L'examen ainsi pratiqué n'est pas seulement le mémorial des fautes quotidiennes, il devient éminemment un exercice de sanctification, de purification des fautes; nous sommes par suite plus aptes à recevoir des grâces pour nous et pour les autres. Le ministère du confesseur donne bien sans doute le pardon des fautes; mais si nous arrivons à la confession bien unis au bon Dieu, bien purifiés, nous recevons assurément un nombre de grâces bien plus considérable.

L'examen du soir doit se faire un peu plus longuement, mais de la même manière; quand il est terminé, il est bon de rappeler une faute ou deux un peu plus considérables que les autres ou quelque péché d'habitude que l'on a un grand désir de corriger, non pas d'une façon générale, mais bien en particulier, dans telle occasion, dans telle circonstance.

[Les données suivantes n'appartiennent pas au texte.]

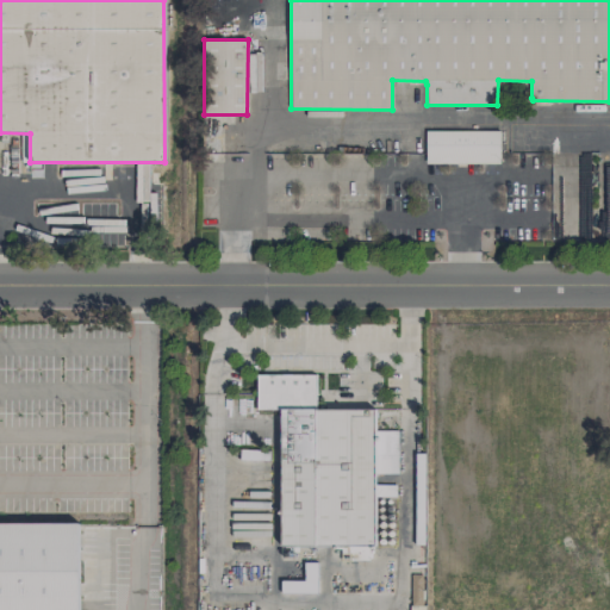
[(498,130),(424,132),(425,165),(499,162),(498,130)]
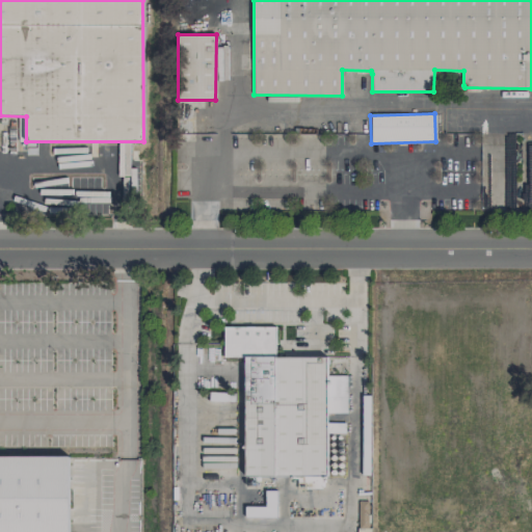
[(326,357),(274,357),(274,326),(223,326),(223,357),(244,357),(244,477),(307,477),(307,488),(321,488),(321,477),(326,477),(326,357)]
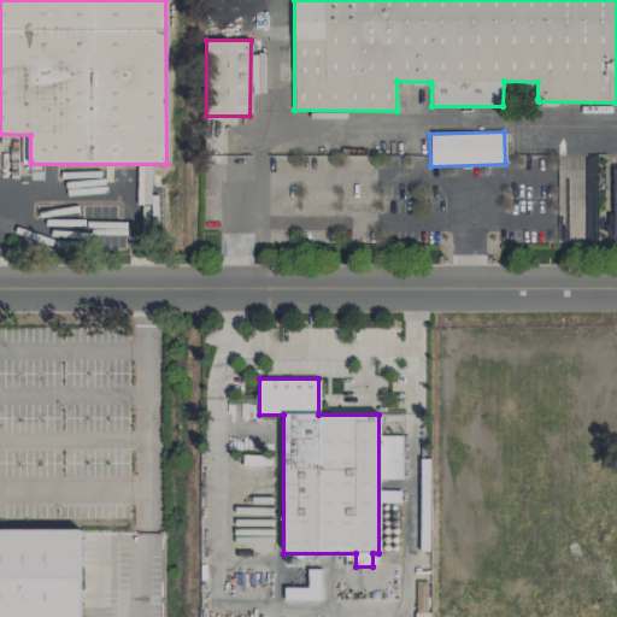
[(0,616),(80,616),(81,529),(0,529),(0,616)]
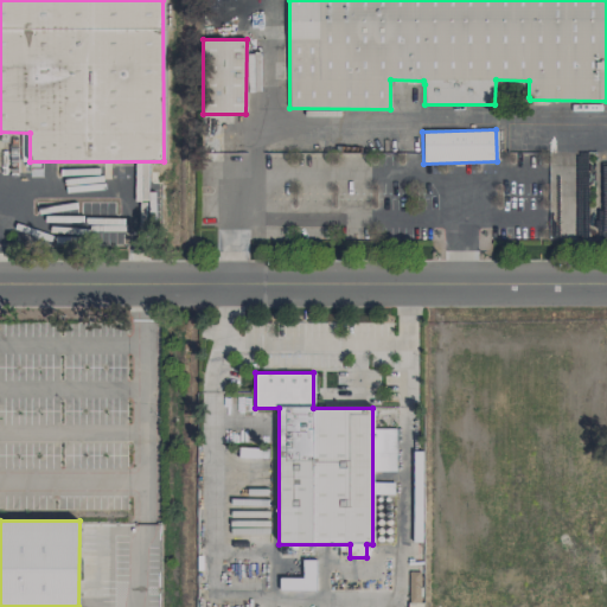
[(314,590),(315,561),(304,561),(302,579),(280,579),(280,589),(314,590)]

L'habitude que nous en prendrons, du reste, nous rendra cet usage beaucoup plus facile. On fait ensuite son acte de contrition.

La pureté de conscience est quelque chose d'énorme: "Heureux les coeus purs, car ils verront Dieu” (Mt 5:8). Ceux qui sont purs de cœur verront Dieu, non seulement au ciel, mais dès maintenant sur la terre, par les consolations qu'il leur donnera , par la paix qui régnera dans leur âme, par la sainteté qu'il déposera en eux. Tenons donc bien à la pureté de conscience; ce n'est pas une petite chose qu'une faute, si minime qu'elle paraisse; cela déplaît au bon Dieu, cela l'éloigne, cela le refroidit et le rend inabordable. L'âme alors a peu de goût, d'énergie, de force pour manifester sa foi et son amour du bon Dieu. Que l'on attache donc une bien grande importance aux examens quotidiens.

“Ils réciteront avec une attention et une dévotion des plus grandes le Saint office, se souvenant qu’en cela ils font l’office des anges. Ils se conformeront pour l’heure aux usages de la Congrégation” (Const., Art. XVI:7; p. 60).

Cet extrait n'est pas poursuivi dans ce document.